Nonetheless, governments acting on behalf of transnational capital have exploited people’s lack of formal rights over land to dispossess them with force and impunity. States have superimposed their will on longstanding forms of ownership without consultation, compensation, or sensitivity to the livelihoods of dispossessed citizens. They have done so to facilitate the establishment of luxury wildlife parks or lucrative carbon offsetting schemes. For example, in Kenya’s highlands in Laikipia, there has been ongoing violent conflict between pastoralists, small-scale farmers, and range owners who control extensive areas for grazing or farming. Many of these range owners have transformed their agricultural lands into protected nature reserves, thus entering the lucrative tourism industry and gaining the support of influential conservation organisations.
Again, the main beneficiaries of these are foreign corporations and a handful of elites.
The same power dynamics that affect Africa’s natural resources are now extended to peripheral drylands and frontier areas that were previously seen as undesirable. This growing interest has far-reaching consequences for marginalised social groups and inevitably generates local resistance and protests. These are, in turn, met by draconian responses from the state and agents of international corporations, thereby creating an intractable cycle of conflicts and repression.
The solution is political and African
Both during and since colonisation, Africa’s position in the world global value chain has been tied to exploitative relations with external actors. Today, rapacious political elites, many of whom arose during colonial exploitation, collude with outside business interests to support themselves and their extended families at the expense of functioning institutions and public services. An international community led by former colonising states benefit from and provide cover for this extraction.
This is true of how oil, gas, gold, diamonds, and many more resources are managed. And, as things stand, it is true of green resources from cobalt, manganese, lithium, and platinum to land for wildlife parks and carbon offsetting schemes.
Is it acceptable or sustainable that global efforts to combat climate change exclude and suppress certain communities in Africa? Our answer is that it is not.

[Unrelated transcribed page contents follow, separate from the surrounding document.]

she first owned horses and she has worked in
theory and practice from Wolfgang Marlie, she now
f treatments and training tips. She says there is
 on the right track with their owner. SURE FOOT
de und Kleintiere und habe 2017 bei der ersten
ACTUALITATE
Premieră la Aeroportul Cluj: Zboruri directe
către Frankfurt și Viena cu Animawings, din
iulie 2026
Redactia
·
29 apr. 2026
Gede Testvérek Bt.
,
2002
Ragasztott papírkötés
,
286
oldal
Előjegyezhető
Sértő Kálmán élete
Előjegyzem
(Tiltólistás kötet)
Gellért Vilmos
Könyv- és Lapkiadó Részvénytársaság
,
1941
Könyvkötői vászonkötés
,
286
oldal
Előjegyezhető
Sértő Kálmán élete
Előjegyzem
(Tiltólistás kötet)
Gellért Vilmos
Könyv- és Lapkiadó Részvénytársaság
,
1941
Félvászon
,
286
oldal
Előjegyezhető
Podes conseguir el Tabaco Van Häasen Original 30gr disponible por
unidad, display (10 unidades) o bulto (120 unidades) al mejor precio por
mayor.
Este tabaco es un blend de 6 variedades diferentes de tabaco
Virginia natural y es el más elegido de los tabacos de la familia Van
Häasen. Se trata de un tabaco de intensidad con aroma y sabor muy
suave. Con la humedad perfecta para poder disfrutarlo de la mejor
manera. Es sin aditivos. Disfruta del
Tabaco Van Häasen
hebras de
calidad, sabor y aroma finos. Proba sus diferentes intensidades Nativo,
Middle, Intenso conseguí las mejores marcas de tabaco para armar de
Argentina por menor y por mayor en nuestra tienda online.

However, these relationships of exploitation will not change unless political leaderships across Africa – military and civilian – are willing and able to change their ways of doing business. Only then will Africa, as a continent, be able to counter external pressures that history shows are unlikely to go away.
Africa needs leaders that are willing to make difficult, indeed revolutionary, decisions. This would transform forms of government that mostly benefit political elites into systems of distribution that are equitable and benefit populations more broadly. Similarly, it would mean that governments across the continent insist on holding external state and private sector actors accountable for the ways they do business.
The common denominator of these two changes is daring to have a long-term view on what Africa could and should look like in 20 or 30 years instead of pursuing quick wins.